Chickasaw veterans to enjoy enhanced benefits
THACKERVILLE, Okla. – The Chickasaw Nation is training employees as “veterans’ advocates,” expanding hours of operation at the Chickasaw Veterans Lodge and extending hiring preferences to veterans.
Governor Bill Anoatubby announced the initiatives during the Fourth Annual Chickasaw Veterans Conference. Approximately 1,200 veterans and others attended the conference June 20 at WinStar World Casinos in Thackerville.
The tribe, Gov. Anoatubby said, was dedicated to providing the highest quality services to its warriors.
The Chickasaw Nation has recently signed a memorandum of understanding with the Oklahoma Department of Veterans Affairs to assist Chickasaw veterans.
The memorandum, coupled with federal legislation, allows Chickasaw Nation staff to file veterans’ claims, appeals and follow the claims process thoroughly on behalf of veterans. Previously, laws required veterans handle claims themselves.
Under the new agreement, the tribe may perform these tasks for veterans.
“To take full advantage of this new legislation, we currently have veterans’ advocates in the process of becoming accredited as veterans’ service officers,” Gov. Anoatubby said.
Gov. Anoatubby also announced the Chickasaw Nation Veterans Lodge would expand its hours of operation Monday through Saturday from 8 a.m. to 8 p.m. The new hours take effect July 7.
The lodge, on the South Ada Campus near the Chickasaw Nation Medical Center, was dedicated in October 2017.
“This lodge is a place where people can gather and talk to each other, where you can enjoy comradery with your fellow veterans and brothers in arms, he told the veterans at the conference.
“It is a place where you can receive assistance through our veterans services program. It is a place that, every day, you will know the Chickasaw Nation honors and appreciates you for all that you’ve done for this country, for the people of this country and for the Chickasaw Nation.”

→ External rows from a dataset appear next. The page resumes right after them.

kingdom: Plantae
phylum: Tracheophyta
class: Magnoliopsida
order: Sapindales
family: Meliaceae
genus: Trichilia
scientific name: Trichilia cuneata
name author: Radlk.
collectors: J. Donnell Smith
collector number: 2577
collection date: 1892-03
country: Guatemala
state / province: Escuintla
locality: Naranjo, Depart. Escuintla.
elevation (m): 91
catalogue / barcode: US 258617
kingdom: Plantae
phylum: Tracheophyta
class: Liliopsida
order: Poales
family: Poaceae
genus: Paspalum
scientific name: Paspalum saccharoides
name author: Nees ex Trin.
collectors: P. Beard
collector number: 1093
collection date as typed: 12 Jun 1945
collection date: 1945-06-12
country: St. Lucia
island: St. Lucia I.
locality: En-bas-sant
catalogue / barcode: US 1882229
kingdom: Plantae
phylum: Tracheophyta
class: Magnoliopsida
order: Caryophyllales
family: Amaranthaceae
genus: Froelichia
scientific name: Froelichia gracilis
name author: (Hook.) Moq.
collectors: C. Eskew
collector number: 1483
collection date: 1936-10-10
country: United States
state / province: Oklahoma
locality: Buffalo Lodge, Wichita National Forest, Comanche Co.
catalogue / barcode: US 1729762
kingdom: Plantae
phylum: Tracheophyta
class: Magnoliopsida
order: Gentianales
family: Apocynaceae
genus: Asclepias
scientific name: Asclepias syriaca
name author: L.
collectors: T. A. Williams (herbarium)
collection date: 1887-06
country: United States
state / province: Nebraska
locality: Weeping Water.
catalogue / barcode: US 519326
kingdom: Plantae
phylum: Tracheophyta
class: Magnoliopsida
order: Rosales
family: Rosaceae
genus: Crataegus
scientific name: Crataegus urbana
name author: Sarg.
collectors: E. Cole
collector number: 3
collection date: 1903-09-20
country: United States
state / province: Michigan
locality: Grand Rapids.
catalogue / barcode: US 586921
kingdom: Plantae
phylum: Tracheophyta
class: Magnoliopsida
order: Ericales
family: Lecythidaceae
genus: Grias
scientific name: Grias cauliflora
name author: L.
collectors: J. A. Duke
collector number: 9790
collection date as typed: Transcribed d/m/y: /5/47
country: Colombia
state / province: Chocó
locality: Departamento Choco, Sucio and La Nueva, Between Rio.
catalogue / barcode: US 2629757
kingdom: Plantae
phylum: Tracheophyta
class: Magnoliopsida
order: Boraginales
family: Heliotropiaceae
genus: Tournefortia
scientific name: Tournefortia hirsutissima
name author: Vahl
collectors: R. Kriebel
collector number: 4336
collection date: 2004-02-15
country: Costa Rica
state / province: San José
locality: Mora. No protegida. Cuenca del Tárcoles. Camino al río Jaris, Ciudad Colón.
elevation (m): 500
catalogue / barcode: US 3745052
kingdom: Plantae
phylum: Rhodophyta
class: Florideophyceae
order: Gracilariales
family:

Increased activities for veterans and their loved ones are planned at the lodge. The first is Wednesday, July 11, with a summer celebration from 11 a.m. to 2 p.m. Gov. Anoatubby said he had challenged leaders and employees to schedule more activities at the lodge in the future.
An amendment to add Chickasaw veterans’ preference in hiring, Gov. Anoatubby said, would be advanced to the Chickasaw Legislature. Currently, preferential hiring status is offered to Chickasaws, followed by citizens of other tribes.
“We want to add a Chickasaw veterans’ preference,” Gov. Anoatubby said. “I’m going to run it by the legislature. If you’re a Chickasaw and a veteran you’ll get double preference.”
Chickasaw Veterans Services is collaborating with many other departments to develop programs and services to assist veterans.
To illustrate the tribe’s commitment, a panel discussion of several departments showed ways in which all could assist veterans.
Human Resources senior recruitment manager Haleigh Ralls told veterans the department would help them compose a resume’, prepare them for job interviews and help with employment searches. Kay Perry, Counseling and Loan Services director, said her department could assist by repairing credit or providing financial counseling. The department can also help veterans purchase a home. Medisaw director Yvette Ryan said her staff was prepared to help veterans receive medical care and benefits that fall outside care provided by Indian Health Service.
“The veterans lodge, veterans services, the Chickasaw Warriors Society and this conference exist to serve you and gives us an opportunity to express our gratitude to you,” Gov. Anoatubby said. “Although we can’t fully express our gratitude – it’s just virtually impossible to do that or to give a gift as great as the one you have given us – the Chickasaw Nation is going to continue to do what it can to honor your service and your sacrifice.”